Menos de um mês após a promulgação da lei, oito pessoas foram mortas durante uma operação conjunta da polícia civil e do exército na área metropolitana do Rio de Janeiro. Até o momento de elaboração do relatório, nem os investigadores das forças armadas nem os procuradores da justiça militar haviam entrevistado testemunhas civis.

Em fevereiro, o então presidente Michel Temer transferiu às Forças Armadas a responsabilidade pela segurança pública e pelo sistema carcerário no estado do Rio de Janeiro até dezembro de 2018, e declarou como objetivo melhorar a segurança dos cidadãos. No entanto, de março a outubro, a letalidade violenta aumentou 2% no estado do Rio de Janeiro, enquanto os homicídios cometidos pela polícia aumentaram 44%, em comparação com o mesmo período de 2017.

Entre as vítimas de homicídio no Rio, a ONG destaca a vereadora e defensora dos direitos humanos Marielle Franco e o seu motorista Anderson Gomes, mortos em março. Até o momento, a polícia não fez prisões relativas ao caso.

Condições carcerárias

Em junho de 2016, mais de 726 mil adultos estavam presos em um sistema carcerário que tem capacidade para metade metade desse número, segundo dados do Ministério da Justiça. O governo federal estimava que, até o final de 2018 haveria, quase 842 mil presos.

A superlotação e a falta de pessoal dificultam o controle das prisões por parte do Estado, deixando esses locais à mercê das facções, que recrutam presos vulneráveis.

Menos de 15% dos presos têm acesso a oportunidades educacionais ou de trabalho, e os serviços de saúde são frequentemente deficientes.

A Defensoria Pública do Rio informou que, somente naquele estado, 266 pessoas morreram nos presídios em 2017, a maioria devido a condições tratáveis, como diabetes, hipertensão ou doenças respiratórias. "Muitas pessoas que aguardam julgamento são rotineiramente detidas nas mesmas celas que presos condenados, violando os padrões internacionais e a legislação brasileira", diz a ONG.

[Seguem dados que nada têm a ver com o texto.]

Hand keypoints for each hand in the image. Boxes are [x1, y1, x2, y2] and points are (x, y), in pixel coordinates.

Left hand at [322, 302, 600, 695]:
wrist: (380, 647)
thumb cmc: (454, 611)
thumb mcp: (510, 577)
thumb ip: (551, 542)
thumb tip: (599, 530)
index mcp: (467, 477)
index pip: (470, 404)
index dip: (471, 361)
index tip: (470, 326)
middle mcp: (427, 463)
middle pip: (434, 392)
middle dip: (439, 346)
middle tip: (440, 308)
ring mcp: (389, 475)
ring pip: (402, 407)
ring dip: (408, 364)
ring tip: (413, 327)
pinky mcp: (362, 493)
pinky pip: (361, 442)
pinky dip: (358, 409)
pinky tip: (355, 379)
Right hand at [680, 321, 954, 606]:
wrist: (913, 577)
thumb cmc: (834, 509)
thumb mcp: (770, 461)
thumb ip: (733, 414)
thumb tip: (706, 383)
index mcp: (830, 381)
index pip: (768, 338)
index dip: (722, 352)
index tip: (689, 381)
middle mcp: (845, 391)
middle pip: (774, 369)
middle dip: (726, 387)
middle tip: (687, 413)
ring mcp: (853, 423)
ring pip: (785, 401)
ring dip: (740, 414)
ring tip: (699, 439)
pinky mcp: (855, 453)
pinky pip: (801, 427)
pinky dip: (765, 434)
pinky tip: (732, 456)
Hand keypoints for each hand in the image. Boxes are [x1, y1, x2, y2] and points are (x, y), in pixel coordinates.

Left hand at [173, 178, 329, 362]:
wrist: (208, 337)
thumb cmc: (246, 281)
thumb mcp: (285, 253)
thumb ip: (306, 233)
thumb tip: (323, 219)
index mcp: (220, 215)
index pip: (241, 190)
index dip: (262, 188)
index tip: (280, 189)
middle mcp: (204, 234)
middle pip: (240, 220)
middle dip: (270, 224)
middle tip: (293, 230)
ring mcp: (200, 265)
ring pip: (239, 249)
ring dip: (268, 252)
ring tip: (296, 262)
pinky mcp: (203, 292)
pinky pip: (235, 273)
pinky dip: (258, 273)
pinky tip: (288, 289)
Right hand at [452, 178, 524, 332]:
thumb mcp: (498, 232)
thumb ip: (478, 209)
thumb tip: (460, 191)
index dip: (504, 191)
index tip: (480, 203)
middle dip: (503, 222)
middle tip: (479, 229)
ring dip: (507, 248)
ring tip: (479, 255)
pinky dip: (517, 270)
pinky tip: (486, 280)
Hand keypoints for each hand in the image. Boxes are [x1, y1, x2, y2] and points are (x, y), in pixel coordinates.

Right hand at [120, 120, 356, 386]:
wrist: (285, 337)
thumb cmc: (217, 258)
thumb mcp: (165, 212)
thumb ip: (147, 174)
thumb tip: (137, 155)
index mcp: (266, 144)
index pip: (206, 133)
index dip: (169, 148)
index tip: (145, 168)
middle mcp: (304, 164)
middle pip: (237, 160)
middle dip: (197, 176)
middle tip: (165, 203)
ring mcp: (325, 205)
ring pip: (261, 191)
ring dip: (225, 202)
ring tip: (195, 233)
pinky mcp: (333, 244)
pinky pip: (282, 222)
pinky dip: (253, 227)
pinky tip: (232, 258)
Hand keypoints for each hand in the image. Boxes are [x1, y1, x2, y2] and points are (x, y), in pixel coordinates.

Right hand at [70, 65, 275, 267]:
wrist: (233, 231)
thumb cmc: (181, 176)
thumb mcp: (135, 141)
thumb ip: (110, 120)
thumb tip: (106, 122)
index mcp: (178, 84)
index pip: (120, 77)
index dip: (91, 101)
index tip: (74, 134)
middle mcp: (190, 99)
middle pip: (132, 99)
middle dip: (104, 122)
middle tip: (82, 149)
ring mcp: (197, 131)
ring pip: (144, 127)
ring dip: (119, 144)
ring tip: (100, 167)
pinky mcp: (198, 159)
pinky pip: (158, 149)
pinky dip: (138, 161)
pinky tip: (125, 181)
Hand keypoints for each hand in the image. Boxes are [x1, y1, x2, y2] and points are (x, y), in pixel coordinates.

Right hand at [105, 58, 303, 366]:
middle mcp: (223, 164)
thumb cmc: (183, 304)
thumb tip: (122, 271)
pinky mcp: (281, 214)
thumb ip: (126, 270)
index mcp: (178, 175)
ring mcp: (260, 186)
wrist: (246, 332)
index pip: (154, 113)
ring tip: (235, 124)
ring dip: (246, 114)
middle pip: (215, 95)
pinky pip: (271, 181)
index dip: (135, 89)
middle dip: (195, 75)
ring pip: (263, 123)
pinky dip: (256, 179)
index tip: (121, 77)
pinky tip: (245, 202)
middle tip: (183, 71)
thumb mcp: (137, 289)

O Conselho Nacional de Justiça determinou que, até maio de 2016, todos os detidos deveriam ser levados dentro de 24 horas após a prisão para uma audiência, a fim de determinar se devem permanecer em prisão preventiva ou aguardar o julgamento em liberdade.

Porém, em mais de dois anos, as audiências ainda são pouco aplicadas e apresentam problemas, como a permanência dos policiais que efetuaram a prisão no recinto, o que pode intimidar presos que sofreram abusos - apenas 5% relataram essas situações as audiências. Sem as audiências, muitas pessoas ficam meses presas antes de ver um juiz.

Meio ambiente e terras

Em 2017, 71 pessoas envolvidas em conflitos de terra morreram de forma violenta, o maior número desde 2003, informou a Comissão Pastoral da Terra da Igreja Católica.

Em março, o então presidente Temer editou três decretos implementando uma lei federal de 2017 que concederia títulos a pessoas ocupando terras de maneira ilegal. Organizações ambientais, do campo e de sem terra argumentam que a lei beneficia grandes proprietários de terra e madeireiros ilegais.

A Procuradoria-Geral da República alertou que poderia aumentar o número de mortes como resultado de conflitos de terra. Três ações pendentes no Supremo Tribunal pedem que seja declarada a inconstitucionalidade desta lei.